- INSTRUCTIONS FOR THE TASK
Convert the listing below into a Markdown table with the columns No. and Line, numbering each row and putting one line per row. Skip blank lines and leave out the pictures.

---------- DATASET RECORDS

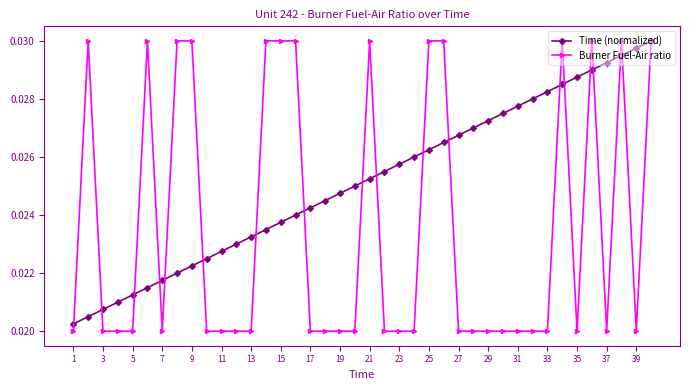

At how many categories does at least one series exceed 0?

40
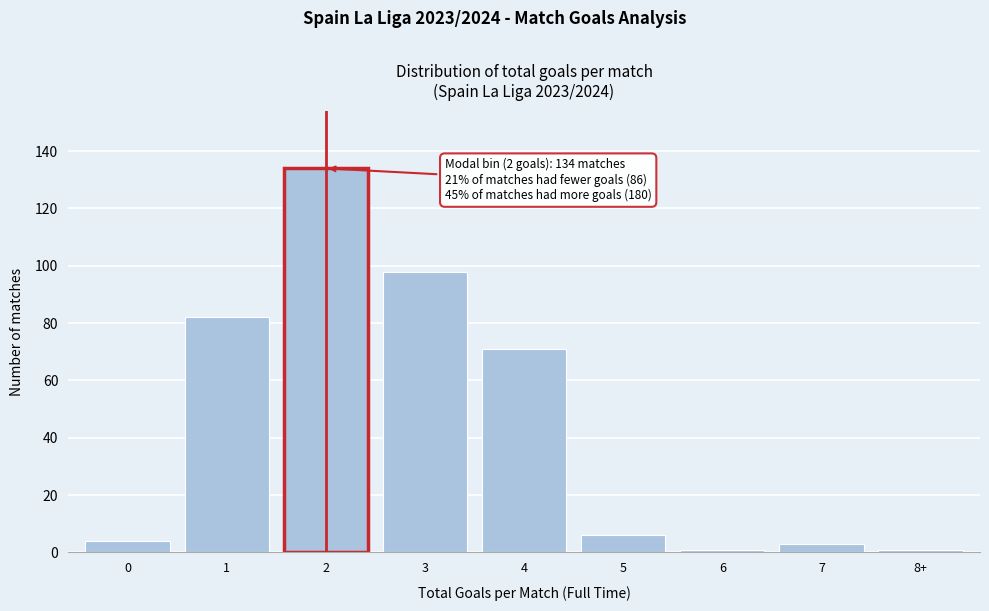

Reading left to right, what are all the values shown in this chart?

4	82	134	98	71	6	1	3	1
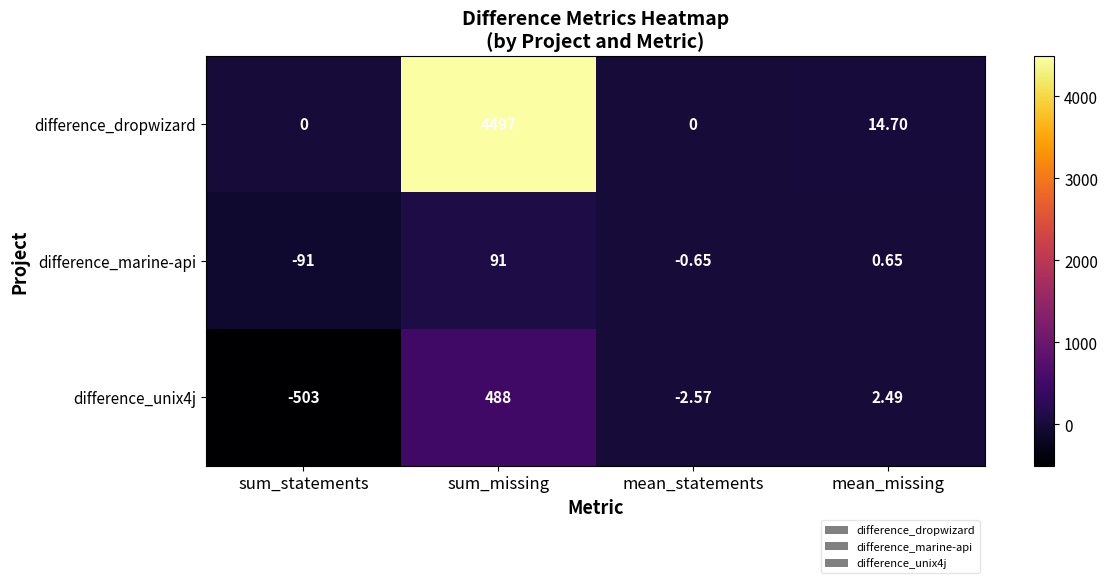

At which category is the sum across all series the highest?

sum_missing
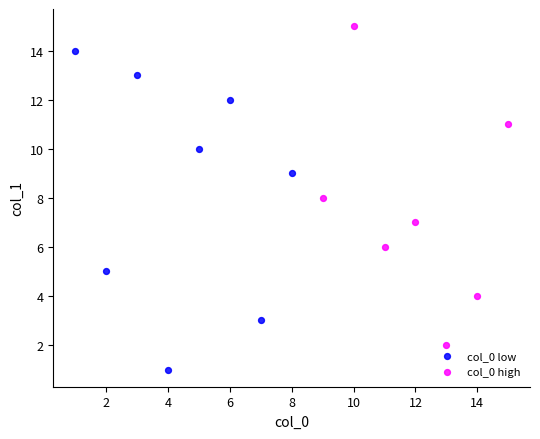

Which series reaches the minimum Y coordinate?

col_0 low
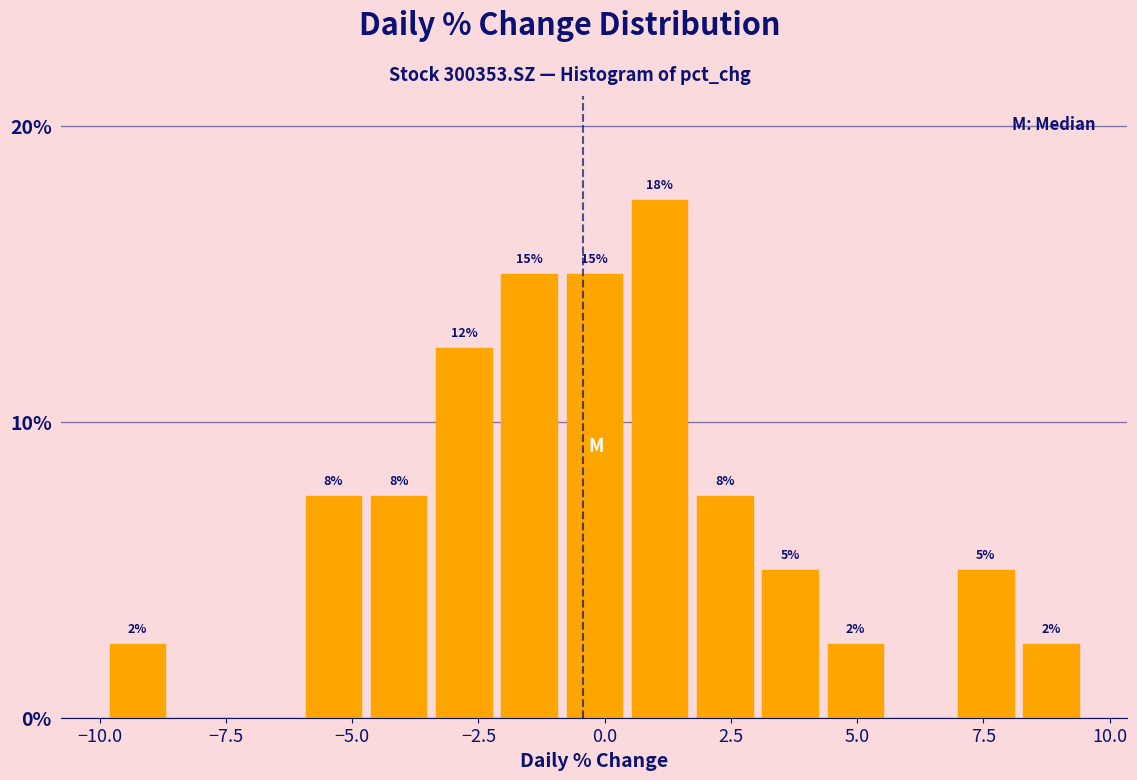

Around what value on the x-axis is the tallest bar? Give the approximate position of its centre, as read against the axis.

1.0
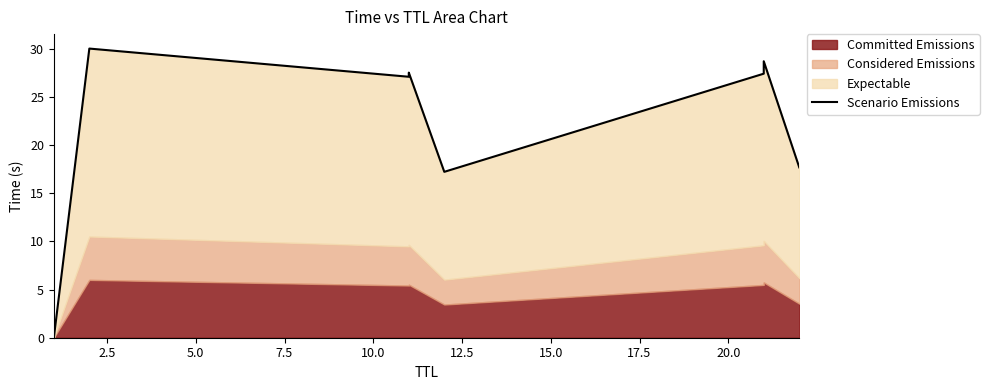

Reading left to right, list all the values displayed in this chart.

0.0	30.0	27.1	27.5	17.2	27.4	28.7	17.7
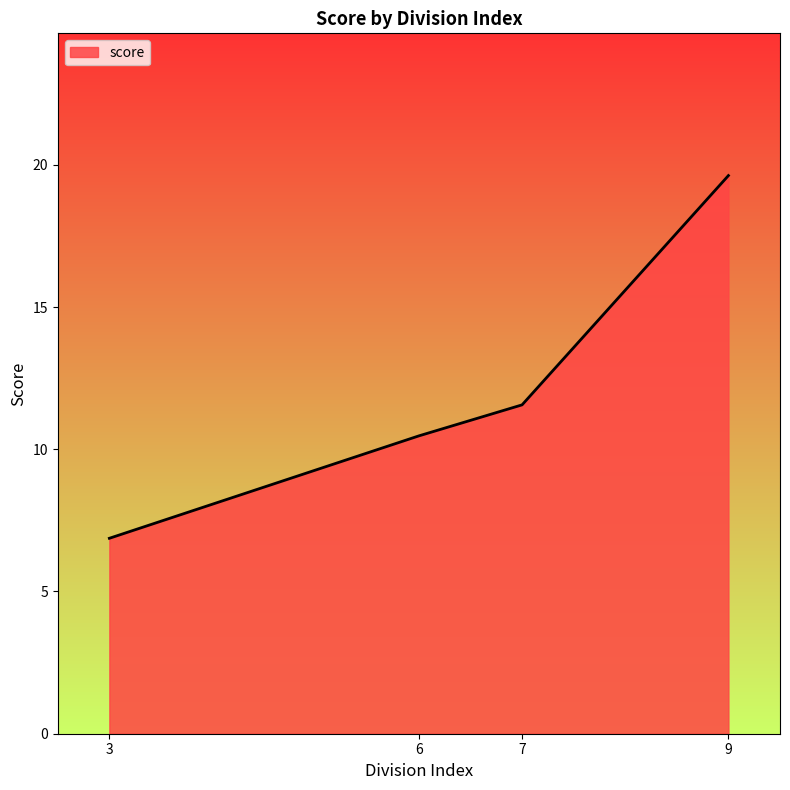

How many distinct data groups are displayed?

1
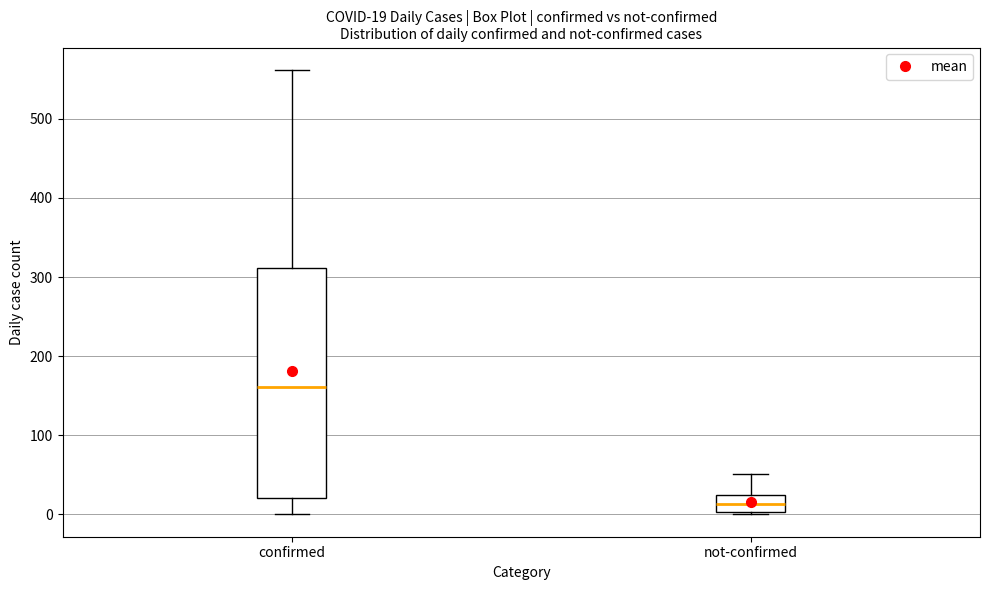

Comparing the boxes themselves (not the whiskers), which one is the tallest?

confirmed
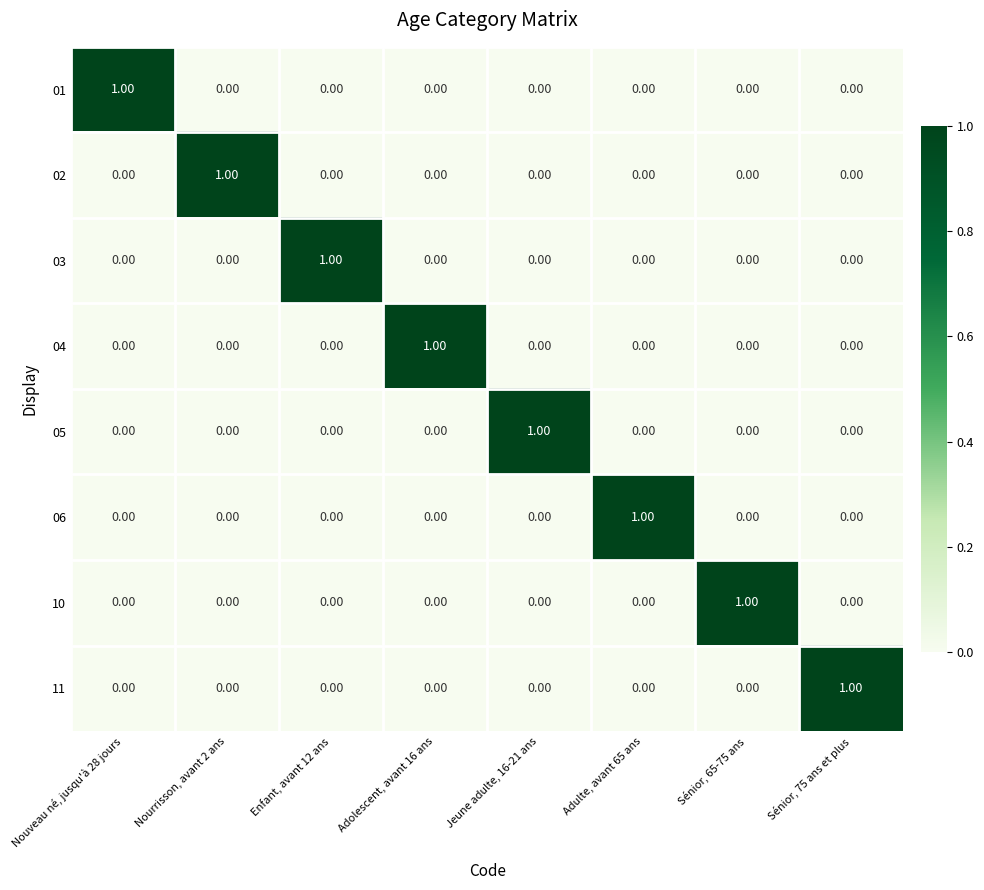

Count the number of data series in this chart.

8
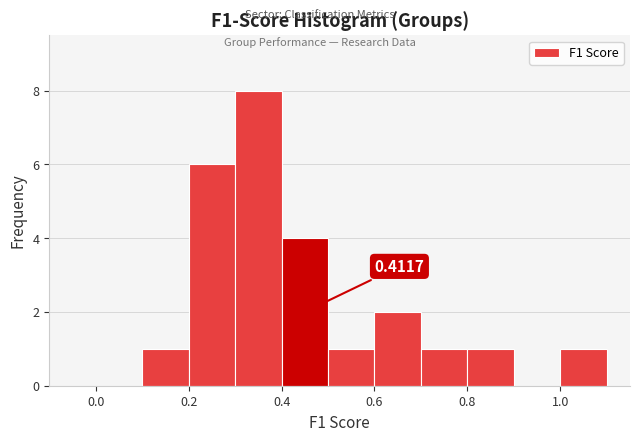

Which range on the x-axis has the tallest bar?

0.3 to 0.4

--------------------

- REPLY
| No. | Line |
|---|---|
| 1 | At how many categories does at least one series exceed 0? |
| 2 | 40 |
| 3 | Reading left to right, what are all the values shown in this chart? |
| 4 | 4	82	134	98	71	6	1	3	1 |
| 5 | At which category is the sum across all series the highest? |
| 6 | sum_missing |
| 7 | Which series reaches the minimum Y coordinate? |
| 8 | col_0 low |
| 9 | Around what value on the x-axis is the tallest bar? Give the approximate position of its centre, as read against the axis. |
| 10 | 1.0 |
| 11 | Reading left to right, list all the values displayed in this chart. |
| 12 | 0.0	30.0	27.1	27.5	17.2	27.4	28.7	17.7 |
| 13 | How many distinct data groups are displayed? |
| 14 | 1 |
| 15 | Comparing the boxes themselves (not the whiskers), which one is the tallest? |
| 16 | confirmed |
| 17 | Count the number of data series in this chart. |
| 18 | 8 |
| 19 | Which range on the x-axis has the tallest bar? |
| 20 | 0.3 to 0.4 |